Sometimes, it becomes apparent that something has to change in a workplace. When that’s the case, firing everyone and having them reapply for their jobs may be a viable approach, if a recent 5th Circuit Court of Appeals decision is any indication.
Recent case: A new department head at a hospital wanted to restructure the respiratory therapy department. He asked HR to approve the new system and implement a plan to fire all current respiratory therapists, invite them all to reapply (along with other qualified applicants) and essentially start over.
HR agreed. The therapists were terminated and most reapplied. Each applicant—old and new—was asked the same set of questions and rated on their answers. Those who scored below 24 on a 48-point scale were not rehired.
That included seven therapists of Indian origin, who all sued, alleging national-origin and race bias.
The hospital presented evidence showing that it wasn’t just Indian therapists who weren’t rehired—their cohort included white and black therapists, too. Plus, many races were represented among those who were rehired.

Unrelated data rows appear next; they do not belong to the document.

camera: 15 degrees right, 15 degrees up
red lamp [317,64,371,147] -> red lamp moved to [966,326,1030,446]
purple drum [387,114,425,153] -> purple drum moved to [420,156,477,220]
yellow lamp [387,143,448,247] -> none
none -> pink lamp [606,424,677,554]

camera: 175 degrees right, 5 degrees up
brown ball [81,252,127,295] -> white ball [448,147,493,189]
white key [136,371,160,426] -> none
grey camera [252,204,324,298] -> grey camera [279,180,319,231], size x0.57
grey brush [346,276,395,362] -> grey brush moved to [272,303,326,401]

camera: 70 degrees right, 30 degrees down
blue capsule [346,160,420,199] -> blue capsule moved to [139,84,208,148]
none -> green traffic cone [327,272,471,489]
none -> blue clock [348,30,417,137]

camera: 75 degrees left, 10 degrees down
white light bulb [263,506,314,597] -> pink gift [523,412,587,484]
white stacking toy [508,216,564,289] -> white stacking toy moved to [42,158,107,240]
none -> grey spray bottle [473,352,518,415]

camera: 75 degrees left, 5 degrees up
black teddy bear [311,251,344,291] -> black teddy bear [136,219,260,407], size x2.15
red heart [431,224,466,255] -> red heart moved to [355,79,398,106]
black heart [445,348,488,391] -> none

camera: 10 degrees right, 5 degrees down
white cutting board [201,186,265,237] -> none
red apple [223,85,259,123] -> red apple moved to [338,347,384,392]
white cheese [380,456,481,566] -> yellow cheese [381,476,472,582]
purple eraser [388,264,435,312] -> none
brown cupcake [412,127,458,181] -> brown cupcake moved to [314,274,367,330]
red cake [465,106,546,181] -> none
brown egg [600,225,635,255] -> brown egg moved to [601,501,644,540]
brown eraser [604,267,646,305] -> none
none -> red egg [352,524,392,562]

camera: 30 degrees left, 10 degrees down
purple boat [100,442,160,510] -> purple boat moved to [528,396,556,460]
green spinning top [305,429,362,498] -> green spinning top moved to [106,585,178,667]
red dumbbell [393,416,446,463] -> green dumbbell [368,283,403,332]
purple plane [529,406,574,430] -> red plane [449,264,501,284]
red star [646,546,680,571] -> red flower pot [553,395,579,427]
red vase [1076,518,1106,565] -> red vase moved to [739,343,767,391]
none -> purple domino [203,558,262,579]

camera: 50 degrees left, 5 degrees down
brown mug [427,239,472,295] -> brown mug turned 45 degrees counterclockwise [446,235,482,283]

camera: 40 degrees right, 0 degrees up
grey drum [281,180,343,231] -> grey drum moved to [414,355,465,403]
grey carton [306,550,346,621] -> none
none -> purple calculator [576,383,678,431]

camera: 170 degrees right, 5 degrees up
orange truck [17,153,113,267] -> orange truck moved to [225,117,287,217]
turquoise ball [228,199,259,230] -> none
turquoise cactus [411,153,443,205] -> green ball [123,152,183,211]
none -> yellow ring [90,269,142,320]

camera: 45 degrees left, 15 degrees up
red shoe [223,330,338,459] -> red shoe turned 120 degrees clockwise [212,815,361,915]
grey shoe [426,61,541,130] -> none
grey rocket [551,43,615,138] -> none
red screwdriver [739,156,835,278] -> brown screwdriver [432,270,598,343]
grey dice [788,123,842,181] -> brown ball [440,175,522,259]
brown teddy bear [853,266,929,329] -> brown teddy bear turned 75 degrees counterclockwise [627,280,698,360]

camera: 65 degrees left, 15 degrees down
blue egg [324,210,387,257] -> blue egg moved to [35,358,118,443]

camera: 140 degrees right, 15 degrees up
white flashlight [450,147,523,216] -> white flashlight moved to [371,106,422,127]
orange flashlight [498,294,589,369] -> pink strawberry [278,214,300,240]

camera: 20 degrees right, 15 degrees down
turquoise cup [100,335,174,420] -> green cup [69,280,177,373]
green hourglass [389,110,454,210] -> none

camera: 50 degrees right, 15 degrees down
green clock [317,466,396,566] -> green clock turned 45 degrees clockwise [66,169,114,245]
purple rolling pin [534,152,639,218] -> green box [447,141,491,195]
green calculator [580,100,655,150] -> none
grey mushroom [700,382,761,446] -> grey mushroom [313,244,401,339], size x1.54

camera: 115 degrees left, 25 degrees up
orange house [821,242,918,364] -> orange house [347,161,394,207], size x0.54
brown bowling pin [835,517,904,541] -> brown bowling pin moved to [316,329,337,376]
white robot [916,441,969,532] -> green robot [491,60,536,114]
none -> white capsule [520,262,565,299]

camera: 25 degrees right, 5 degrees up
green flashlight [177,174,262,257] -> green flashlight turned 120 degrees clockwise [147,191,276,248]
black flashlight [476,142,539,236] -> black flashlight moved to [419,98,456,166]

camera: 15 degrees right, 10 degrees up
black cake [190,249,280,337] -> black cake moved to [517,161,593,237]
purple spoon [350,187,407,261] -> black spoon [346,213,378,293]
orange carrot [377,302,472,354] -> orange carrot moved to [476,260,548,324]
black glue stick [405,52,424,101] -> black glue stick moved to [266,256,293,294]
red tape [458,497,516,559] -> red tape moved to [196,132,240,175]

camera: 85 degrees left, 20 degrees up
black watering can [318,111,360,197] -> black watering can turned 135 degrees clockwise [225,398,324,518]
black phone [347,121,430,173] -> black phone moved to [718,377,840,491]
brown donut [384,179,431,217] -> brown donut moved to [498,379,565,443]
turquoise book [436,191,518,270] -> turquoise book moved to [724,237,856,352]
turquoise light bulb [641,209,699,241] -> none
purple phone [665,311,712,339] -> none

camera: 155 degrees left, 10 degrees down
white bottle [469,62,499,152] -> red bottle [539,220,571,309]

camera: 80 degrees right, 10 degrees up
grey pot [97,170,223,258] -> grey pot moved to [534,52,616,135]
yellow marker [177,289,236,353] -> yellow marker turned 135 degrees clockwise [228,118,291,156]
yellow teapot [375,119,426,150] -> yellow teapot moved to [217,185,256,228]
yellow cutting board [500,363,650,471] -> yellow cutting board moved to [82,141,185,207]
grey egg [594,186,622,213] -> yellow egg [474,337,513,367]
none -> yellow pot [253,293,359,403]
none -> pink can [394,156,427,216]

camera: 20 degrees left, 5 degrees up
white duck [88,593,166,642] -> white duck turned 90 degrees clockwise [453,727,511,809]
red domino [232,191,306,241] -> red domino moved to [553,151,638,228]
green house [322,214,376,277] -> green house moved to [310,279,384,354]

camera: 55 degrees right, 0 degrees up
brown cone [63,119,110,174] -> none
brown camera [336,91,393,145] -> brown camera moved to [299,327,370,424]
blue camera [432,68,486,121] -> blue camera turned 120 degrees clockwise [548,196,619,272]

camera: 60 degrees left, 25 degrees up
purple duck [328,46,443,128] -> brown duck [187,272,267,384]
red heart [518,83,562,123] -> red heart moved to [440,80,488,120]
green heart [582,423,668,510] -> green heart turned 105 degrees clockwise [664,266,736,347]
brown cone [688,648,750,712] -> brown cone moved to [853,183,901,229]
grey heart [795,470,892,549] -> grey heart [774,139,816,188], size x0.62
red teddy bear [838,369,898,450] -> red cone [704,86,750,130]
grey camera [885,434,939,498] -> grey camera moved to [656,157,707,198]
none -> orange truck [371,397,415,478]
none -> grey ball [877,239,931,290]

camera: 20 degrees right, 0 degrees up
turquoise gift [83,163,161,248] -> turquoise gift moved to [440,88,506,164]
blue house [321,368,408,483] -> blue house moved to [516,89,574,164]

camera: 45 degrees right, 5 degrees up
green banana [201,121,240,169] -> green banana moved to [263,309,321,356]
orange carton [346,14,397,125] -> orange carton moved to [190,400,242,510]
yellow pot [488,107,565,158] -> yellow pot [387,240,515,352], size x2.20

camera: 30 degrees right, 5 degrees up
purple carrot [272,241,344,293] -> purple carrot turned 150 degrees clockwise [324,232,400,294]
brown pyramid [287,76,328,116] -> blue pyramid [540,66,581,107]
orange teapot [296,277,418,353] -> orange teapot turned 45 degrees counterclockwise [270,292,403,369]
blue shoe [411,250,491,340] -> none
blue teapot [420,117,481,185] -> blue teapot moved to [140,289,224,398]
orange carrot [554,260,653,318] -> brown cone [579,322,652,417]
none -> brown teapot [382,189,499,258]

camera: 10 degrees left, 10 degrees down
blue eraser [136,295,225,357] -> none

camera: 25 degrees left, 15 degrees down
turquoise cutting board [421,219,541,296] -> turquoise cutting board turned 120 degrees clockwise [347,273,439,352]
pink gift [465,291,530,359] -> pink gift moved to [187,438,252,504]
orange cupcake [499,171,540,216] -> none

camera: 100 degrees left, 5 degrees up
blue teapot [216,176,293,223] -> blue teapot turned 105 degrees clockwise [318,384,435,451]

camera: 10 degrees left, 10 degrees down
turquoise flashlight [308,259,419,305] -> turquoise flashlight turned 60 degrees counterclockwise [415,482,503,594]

The court looked at the interview process and found nothing in the questions that reflected bias against Indians. Nor was there any other evidence, other than the employees’ perception, that their race played a role. That simply wasn’t enough. Their case was dismissed. (Alexander, et al., v. Lone Star Health, No. 12-10730, 5th Cir., 2013)
Final note: If you adopt this approach, do make sure the questions asked are job-related and that there aren’t any smoking guns in the end result.
If the therapist workforce had suddenly become heavily dominated by some other specific ethnicity, the result might have been different.